> ACCIÓN REQUERIDA 1:
¿De qué personas dice el fragmento de página que no se ha podido hallar rastro de su vida ni de su muerte? Enuméralas todas.

Era además, en casi todos sus puntos, infundada:

La reina Margarita había muerto naturalmente de sobreparto, en 1611, asistida de enemigos de Calderón, como el patriarca de las Indias, D. Diego de Guzmán, arzobispo de Tiro, que después escribió su historia.

-110- Felipe III no necesitaba de hechizos para ser un rey a la buena de Dios.

El padre Aliaga ni había muerto, ni murió sino mucho tiempo después, desterrado por el conde-duque de Olivares.

Por lo que toca a Carvajal, Suarez, Caballero y Camino, no hemos podido hallar rastro de su vida ni de su muerte.

> REGISTROS MOSTRADOS:
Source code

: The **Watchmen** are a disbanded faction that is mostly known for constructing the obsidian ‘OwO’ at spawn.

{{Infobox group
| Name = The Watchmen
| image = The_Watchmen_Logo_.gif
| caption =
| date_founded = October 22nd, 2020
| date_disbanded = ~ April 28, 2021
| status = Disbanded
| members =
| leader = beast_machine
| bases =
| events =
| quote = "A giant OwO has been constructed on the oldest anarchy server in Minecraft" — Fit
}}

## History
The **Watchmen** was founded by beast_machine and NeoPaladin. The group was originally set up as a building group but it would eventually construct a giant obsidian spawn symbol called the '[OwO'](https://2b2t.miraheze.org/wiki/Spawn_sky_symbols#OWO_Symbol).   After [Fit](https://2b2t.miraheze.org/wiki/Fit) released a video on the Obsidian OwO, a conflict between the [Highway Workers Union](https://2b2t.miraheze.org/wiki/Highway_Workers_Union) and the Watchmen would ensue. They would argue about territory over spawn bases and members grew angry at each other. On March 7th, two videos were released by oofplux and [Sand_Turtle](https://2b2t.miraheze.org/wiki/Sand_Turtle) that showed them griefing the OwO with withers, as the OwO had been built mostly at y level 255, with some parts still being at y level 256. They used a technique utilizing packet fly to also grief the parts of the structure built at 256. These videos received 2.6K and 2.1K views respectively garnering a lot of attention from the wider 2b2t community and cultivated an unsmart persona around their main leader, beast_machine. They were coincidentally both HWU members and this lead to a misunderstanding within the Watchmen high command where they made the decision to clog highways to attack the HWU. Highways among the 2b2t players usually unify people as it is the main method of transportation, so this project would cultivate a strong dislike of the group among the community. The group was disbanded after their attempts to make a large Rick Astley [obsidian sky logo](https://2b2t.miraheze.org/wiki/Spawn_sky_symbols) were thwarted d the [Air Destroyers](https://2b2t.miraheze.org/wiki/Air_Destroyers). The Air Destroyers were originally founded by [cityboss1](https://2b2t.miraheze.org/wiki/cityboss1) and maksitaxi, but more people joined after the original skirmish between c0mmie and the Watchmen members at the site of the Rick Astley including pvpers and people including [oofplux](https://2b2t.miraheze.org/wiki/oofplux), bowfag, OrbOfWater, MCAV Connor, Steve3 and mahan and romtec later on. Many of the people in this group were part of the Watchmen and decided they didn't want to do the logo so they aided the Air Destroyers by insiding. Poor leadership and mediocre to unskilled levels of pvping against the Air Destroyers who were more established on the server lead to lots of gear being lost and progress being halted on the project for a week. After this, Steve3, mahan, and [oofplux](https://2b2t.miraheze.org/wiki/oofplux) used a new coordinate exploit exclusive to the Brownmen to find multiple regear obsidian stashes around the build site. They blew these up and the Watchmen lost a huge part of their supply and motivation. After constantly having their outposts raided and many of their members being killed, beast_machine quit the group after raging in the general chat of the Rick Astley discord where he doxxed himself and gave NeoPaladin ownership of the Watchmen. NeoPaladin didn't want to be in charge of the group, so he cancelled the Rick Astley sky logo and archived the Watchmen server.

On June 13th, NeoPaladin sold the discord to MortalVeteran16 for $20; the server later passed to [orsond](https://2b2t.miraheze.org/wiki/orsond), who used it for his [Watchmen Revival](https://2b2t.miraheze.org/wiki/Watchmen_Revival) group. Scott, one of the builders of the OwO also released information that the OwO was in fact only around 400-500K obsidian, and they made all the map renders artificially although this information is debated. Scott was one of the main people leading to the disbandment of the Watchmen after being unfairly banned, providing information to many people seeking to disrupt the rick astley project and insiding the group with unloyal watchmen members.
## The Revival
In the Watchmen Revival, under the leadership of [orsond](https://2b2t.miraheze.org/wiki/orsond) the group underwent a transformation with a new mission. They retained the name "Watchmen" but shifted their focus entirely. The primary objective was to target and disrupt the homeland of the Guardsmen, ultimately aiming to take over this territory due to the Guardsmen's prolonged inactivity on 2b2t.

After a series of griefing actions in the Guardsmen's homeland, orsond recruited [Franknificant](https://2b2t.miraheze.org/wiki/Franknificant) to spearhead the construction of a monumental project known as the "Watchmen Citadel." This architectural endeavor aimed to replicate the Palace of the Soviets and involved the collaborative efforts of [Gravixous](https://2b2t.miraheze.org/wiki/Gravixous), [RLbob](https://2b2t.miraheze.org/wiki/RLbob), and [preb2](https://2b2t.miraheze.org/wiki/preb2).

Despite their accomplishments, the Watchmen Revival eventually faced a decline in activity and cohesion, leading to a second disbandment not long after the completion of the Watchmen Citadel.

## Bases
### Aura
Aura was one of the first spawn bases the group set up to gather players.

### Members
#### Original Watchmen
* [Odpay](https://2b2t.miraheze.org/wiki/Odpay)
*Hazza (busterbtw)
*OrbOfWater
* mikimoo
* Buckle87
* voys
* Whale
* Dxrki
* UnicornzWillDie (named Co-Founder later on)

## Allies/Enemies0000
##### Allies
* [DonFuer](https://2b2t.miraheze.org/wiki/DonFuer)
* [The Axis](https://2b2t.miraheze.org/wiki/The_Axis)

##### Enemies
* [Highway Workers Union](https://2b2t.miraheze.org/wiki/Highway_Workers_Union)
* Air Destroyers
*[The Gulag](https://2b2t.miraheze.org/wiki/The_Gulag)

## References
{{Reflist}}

> ACCIÓN REQUERIDA 2:
¿Qué líneas de los registros contienen la palabra "known"? Extráelas todas, teniendo en cuenta mayúsculas y minúsculas.

> SOLUCIÓN DESARROLLADA 1:
Carvajal, Suarez, Caballero y Camino.

> SOLUCIÓN DESARROLLADA 2:
: The **Watchmen** are a disbanded faction that is mostly known for constructing the obsidian ‘OwO’ at spawn.
After a series of griefing actions in the Guardsmen's homeland, orsond recruited [Franknificant](https://2b2t.miraheze.org/wiki/Franknificant) to spearhead the construction of a monumental project known as the "Watchmen Citadel." This architectural endeavor aimed to replicate the Palace of the Soviets and involved the collaborative efforts of [Gravixous](https://2b2t.miraheze.org/wiki/Gravixous), [RLbob](https://2b2t.miraheze.org/wiki/RLbob), and [preb2](https://2b2t.miraheze.org/wiki/preb2).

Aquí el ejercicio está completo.